1. Baboon and Young, 1955, Bronze
2. Head of a Warrior, 1942.
3. Guitar, 1914. Ferrous sheet metal and wire.
4. Head of a Woman, 1932. Plaster.
5. Pregnant Woman, 1950. Plaster, Metal, Wood, Ceramic, Pottery Jars.
“It has always been typical of Picasso that he could not be captured within a single net. He was this, he was that, he was the other- at one moment a poet, at the next an inspired buffoon…” — John Canaday, New York Times.
Picasso’s “Pregnant Woman” sculpture: Subject vs Content
“Pregnant Woman”, by Pablo Picasso, is a sculpture that was completed in 1950. The medium of the sculpture consist of plaster with metal armature, wood, ceramic vessel, and pottery jars. The dimensions of the sculpture are 43 1/4 x 8 5/8 x 12 1/2″ (110 x 22 x 32 cm). The sculpture, as its name claims, depicts a woman who appears to be near the end of her pregnancy. It is a tanned colored sculpture and the belly of the sculpture shows a bit of the pottery jar that the artist used.
This sculpture is obviously representative of the experience that women undergo while pregnant. The rough look of the plaster might be representative of the toll that pregnancy takes on the physical body of women. The body appears to be very swollen and the posture of the woman definitely gives the audience a sense of pain, frustration, and discomfort.

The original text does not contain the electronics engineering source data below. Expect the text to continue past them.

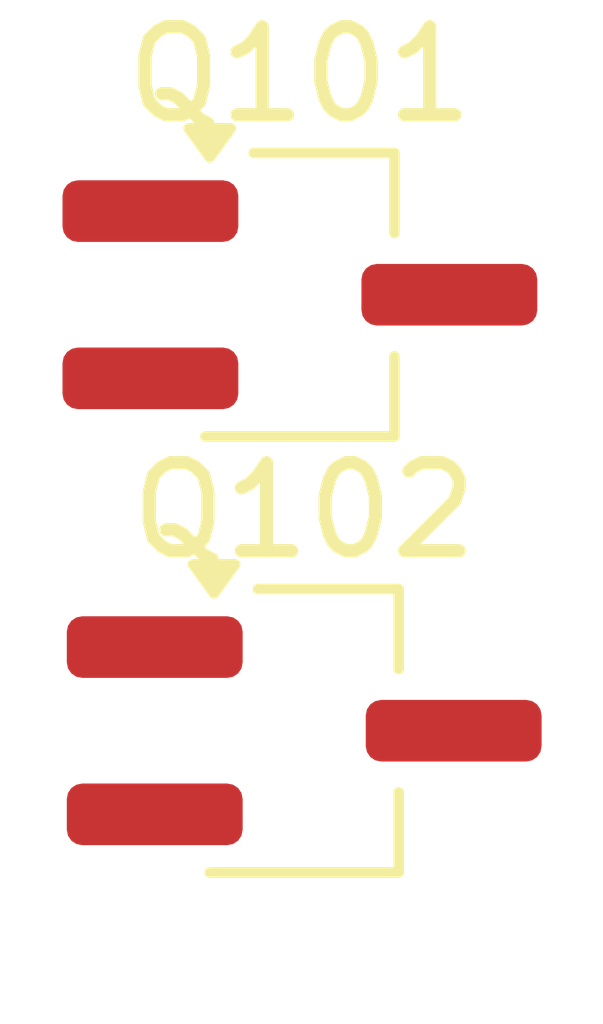
<source format=kicad_pcb>
(kicad_pcb
	(version 20240108)
	(generator "pcbnew")
	(generator_version "8.0")
	(general
		(thickness 1.6)
		(legacy_teardrops no)
	)
	(paper "A4")
	(layers
		(0 "F.Cu" signal)
		(31 "B.Cu" signal)
		(32 "B.Adhes" user "B.Adhesive")
		(33 "F.Adhes" user "F.Adhesive")
		(34 "B.Paste" user)
		(35 "F.Paste" user)
		(36 "B.SilkS" user "B.Silkscreen")
		(37 "F.SilkS" user "F.Silkscreen")
		(38 "B.Mask" user)
		(39 "F.Mask" user)
		(40 "Dwgs.User" user "User.Drawings")
		(41 "Cmts.User" user "User.Comments")
		(42 "Eco1.User" user "User.Eco1")
		(43 "Eco2.User" user "User.Eco2")
		(44 "Edge.Cuts" user)
		(45 "Margin" user)
		(46 "B.CrtYd" user "B.Courtyard")
		(47 "F.CrtYd" user "F.Courtyard")
		(48 "B.Fab" user)
		(49 "F.Fab" user)
		(50 "User.1" user)
		(51 "User.2" user)
		(52 "User.3" user)
		(53 "User.4" user)
		(54 "User.5" user)
		(55 "User.6" user)
		(56 "User.7" user)
		(57 "User.8" user)
		(58 "User.9" user)
	)
	(setup
		(pad_to_mask_clearance 0)
		(allow_soldermask_bridges_in_footprints no)
		(pcbplotparams
			(layerselection 0x00010fc_ffffffff)
			(plot_on_all_layers_selection 0x0000000_00000000)
			(disableapertmacros no)
			(usegerberextensions no)
			(usegerberattributes yes)
			(usegerberadvancedattributes yes)
			(creategerberjobfile yes)
			(dashed_line_dash_ratio 12.000000)
			(dashed_line_gap_ratio 3.000000)
			(svgprecision 4)
			(plotframeref no)
			(viasonmask no)
			(mode 1)
			(useauxorigin no)
			(hpglpennumber 1)
			(hpglpenspeed 20)
			(hpglpendiameter 15.000000)
			(pdf_front_fp_property_popups yes)
			(pdf_back_fp_property_popups yes)
			(dxfpolygonmode yes)
			(dxfimperialunits yes)
			(dxfusepcbnewfont yes)
			(psnegative no)
			(psa4output no)
			(plotreference yes)
			(plotvalue yes)
			(plotfptext yes)
			(plotinvisibletext no)
			(sketchpadsonfab no)
			(subtractmaskfromsilk no)
			(outputformat 1)
			(mirror no)
			(drillshape 1)
			(scaleselection 1)
			(outputdirectory "")
		)
	)
	(net 0 "")
	(net 1 "/AMP_FUNC0")
	(net 2 "/FUNC0")
	(net 3 "GND")
	(net 4 "/FUNC1")
	(net 5 "/AMP_FUNC1")
	(footprint "Package_TO_SOT_SMD:SOT-23W_Handsoldering" (layer "F.Cu") (at 71.96 39.624))
	(footprint "Package_TO_SOT_SMD:SOT-23W_Handsoldering" (layer "F.Cu") (at 72.009 44.577))
)

</source>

The posture of the woman with her body standing upright, her arms and legs stiff, and her hands clenched might be representative of the sacrifice that woman are willing to make by enduring the pain involved with pregnancy to allow life to continue. The artist might have had a strong relationship with his own mother and may have wanted to pay her and women in general a tribute.